Женские имена в пьесах Островского весьма причудливы, но имя главной героини почти всегда чрезвычайно точно характеризует ее роль в сюжете и судьбу. Лариса – “чайка” по-гречески, Катерина – “чистая”. Лариса – жертва торговых пиратских сделок Паратова: он продает “птиц” – “Ласточку” (пароход) и потом Ларису – чайку. Катерина – жертва своей чистоты, своей религиозности, она не вынесла раздвоения своей души, ведь любила – не мужа, и жестоко наказала себя за это. Интересно, что Харита и Марфа (в “Бесприданнице” и в “Грозе”) обе Игнатьевны, то есть “незнающие” или, по-научному, “игнорирующие”. Они и стоят как бы в стороне от трагедии Ларисы и Катерины, хотя та и другая, безусловно, виноваты (не прямо, но косвенно) в гибели дочери и снохи.
Ларису в “Бесприданнице” окружают не “звери”. Но это люди с огромными амбициями, играющие ею, как вещью. Мокий – “кощунствующий”, Василий – “царь”, Юлий – это, конечно, Юлий Цезарь, да еще и Капитоныч, то есть живущий головой (капут – голова), а может быть, стремящийся быть главным. И каждый смотрит на Ларису как на стильную, модную, роскошную вещь. Как на пароход небывало скоростной, как на виллу шикарную. Кто из них, выражаясь современным языком, “круче”? А что там Лариса себе думает или чувствует – это дело десятое, вовсе их не интересующее. И избранник Ларисы, Паратов, Сергей Сергеевич – “высокочтимый”, из рода надменных римских патрициев, вызывает ассоциации с таким известным в истории тираном, как Луций Сергий Катилина.
Ну и наконец, Харита – мать троих дочерей – ассоциируется с харитами, богинями юности и красоты, которых было трое, но она же их и губит (вспомним страшную судьбу двух других сестер – одна вышла замуж за шулера, другую зарезал муж-кавказец).
В пьесе “Лес” Аксюша и вовсе чужая этому миру нечистой силы. Лес можно понять как новое “темное царство”. Только живут тут не купцы, а кикиморы вроде Гурмыжской и Улиты. Аксюша чужая потому уже, что имя ее и означает по-гречески “чужеземка”, “иностранка”. В свете этого примечательны вопросы, которые задают друг другу Аксюша и Петр: “Своя ты или чужая?” – “Ты-то чей? Свой ли?”
Зато имя Гурмыжской (Раиса – по-гречески “беспечная”, “легкомысленная”) для нее весьма подходит, только кажется еще излишне деликатной характеристикой для этой ведьмы. Улита (Юлия) опять-таки имеет отношение к роду Юлиев, знаменитых в Риме, но это имя может намекать и более непосредственно на ее развратную натуру. Ведь в древнерусской повести “О начале Москвы” Улитой зовут преступную жену князя Даниила, изменницу и обманщицу.
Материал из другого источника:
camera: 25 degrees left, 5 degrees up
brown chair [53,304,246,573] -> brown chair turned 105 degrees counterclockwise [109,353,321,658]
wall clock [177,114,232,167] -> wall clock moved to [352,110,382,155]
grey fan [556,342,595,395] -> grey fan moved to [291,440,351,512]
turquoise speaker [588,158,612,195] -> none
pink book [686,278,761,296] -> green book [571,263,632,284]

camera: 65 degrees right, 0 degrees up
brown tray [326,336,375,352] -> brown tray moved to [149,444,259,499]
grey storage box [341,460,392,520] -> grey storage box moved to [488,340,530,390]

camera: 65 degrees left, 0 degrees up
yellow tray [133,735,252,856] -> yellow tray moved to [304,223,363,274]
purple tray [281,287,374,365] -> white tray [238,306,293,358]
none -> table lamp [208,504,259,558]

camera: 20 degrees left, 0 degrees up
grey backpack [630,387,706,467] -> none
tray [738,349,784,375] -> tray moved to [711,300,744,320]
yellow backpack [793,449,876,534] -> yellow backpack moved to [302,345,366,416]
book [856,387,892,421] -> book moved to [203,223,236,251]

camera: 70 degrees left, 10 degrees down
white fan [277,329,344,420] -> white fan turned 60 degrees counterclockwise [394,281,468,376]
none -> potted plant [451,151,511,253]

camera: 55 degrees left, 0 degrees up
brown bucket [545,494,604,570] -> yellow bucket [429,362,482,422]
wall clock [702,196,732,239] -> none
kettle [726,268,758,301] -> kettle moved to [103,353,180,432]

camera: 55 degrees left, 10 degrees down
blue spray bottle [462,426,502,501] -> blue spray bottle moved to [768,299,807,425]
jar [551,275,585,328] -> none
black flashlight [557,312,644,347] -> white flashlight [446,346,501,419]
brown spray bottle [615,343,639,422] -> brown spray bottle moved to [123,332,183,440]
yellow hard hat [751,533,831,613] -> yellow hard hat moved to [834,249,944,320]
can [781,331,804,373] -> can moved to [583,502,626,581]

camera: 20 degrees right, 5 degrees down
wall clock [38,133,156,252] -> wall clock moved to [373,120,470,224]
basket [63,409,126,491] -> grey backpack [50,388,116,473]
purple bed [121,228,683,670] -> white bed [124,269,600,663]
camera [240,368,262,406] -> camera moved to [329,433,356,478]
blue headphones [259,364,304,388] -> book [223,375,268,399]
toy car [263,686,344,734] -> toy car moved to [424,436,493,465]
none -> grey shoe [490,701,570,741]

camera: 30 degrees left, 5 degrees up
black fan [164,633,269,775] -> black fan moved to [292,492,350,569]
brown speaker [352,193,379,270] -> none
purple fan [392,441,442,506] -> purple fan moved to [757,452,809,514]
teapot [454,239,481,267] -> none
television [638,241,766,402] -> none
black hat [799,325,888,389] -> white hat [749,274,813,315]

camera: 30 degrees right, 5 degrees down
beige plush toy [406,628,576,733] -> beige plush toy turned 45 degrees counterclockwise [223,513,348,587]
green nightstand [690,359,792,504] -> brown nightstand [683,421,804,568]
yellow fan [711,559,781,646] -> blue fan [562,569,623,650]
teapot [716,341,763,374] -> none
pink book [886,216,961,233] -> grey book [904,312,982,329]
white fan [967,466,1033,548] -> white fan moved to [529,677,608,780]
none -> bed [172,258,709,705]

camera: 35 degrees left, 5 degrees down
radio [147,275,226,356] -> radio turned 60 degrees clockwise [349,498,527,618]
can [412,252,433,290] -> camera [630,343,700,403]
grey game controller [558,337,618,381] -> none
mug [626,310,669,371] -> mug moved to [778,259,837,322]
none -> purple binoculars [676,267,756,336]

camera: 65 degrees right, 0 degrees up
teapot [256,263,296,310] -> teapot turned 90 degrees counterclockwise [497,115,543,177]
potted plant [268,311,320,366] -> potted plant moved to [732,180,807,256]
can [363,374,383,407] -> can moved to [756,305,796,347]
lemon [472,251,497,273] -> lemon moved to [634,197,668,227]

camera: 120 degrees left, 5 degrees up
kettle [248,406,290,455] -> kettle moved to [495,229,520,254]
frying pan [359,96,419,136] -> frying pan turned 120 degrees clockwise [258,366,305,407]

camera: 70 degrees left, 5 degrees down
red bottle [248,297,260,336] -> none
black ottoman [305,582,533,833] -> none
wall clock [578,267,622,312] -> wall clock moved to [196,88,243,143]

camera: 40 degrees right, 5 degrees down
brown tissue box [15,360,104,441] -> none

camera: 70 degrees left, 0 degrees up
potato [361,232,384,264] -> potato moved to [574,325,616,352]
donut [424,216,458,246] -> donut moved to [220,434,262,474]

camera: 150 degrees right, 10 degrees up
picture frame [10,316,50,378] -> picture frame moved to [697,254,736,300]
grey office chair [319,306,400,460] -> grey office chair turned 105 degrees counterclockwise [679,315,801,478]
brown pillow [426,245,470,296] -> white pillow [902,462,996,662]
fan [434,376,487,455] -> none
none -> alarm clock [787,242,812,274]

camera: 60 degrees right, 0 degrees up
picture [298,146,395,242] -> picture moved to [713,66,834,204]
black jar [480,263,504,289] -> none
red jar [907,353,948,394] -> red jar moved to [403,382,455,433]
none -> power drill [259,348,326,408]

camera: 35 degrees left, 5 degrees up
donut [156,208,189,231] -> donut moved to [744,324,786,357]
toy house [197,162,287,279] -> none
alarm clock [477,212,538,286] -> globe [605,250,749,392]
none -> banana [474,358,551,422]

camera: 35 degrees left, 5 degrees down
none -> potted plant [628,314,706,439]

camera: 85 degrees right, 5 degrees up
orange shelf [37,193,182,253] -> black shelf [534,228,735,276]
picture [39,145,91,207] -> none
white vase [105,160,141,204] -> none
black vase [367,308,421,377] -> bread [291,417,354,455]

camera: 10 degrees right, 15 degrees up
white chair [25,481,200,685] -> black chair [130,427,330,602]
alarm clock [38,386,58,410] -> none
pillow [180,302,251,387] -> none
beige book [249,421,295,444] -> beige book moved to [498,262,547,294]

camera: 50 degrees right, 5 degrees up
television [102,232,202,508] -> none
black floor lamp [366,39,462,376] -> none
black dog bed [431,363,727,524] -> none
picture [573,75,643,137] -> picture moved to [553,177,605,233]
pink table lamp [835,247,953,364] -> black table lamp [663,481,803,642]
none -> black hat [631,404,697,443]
Имена актеров Счастливцева и Несчастливцева (Аркадий и Геннадий) оправдывают их псевдонимы и поведение. Аркадий и значит счастливый, а Геннадий – благородный. Милонов, конечно, перекликается с Манилов и с Молчалин, а Бодаев и по фамилии, и по манерам – наследник Собакевича.
Итак, раскрытие значения имен и фамилий в пьесах Островского помогает осмыслить и сюжет, и основные образы. Хотя фамилии и имена нельзя в данном случае назвать “говорящими”, так как это черта пьес классицизма, но они являются говорящими в широком – символическом – смысле слова.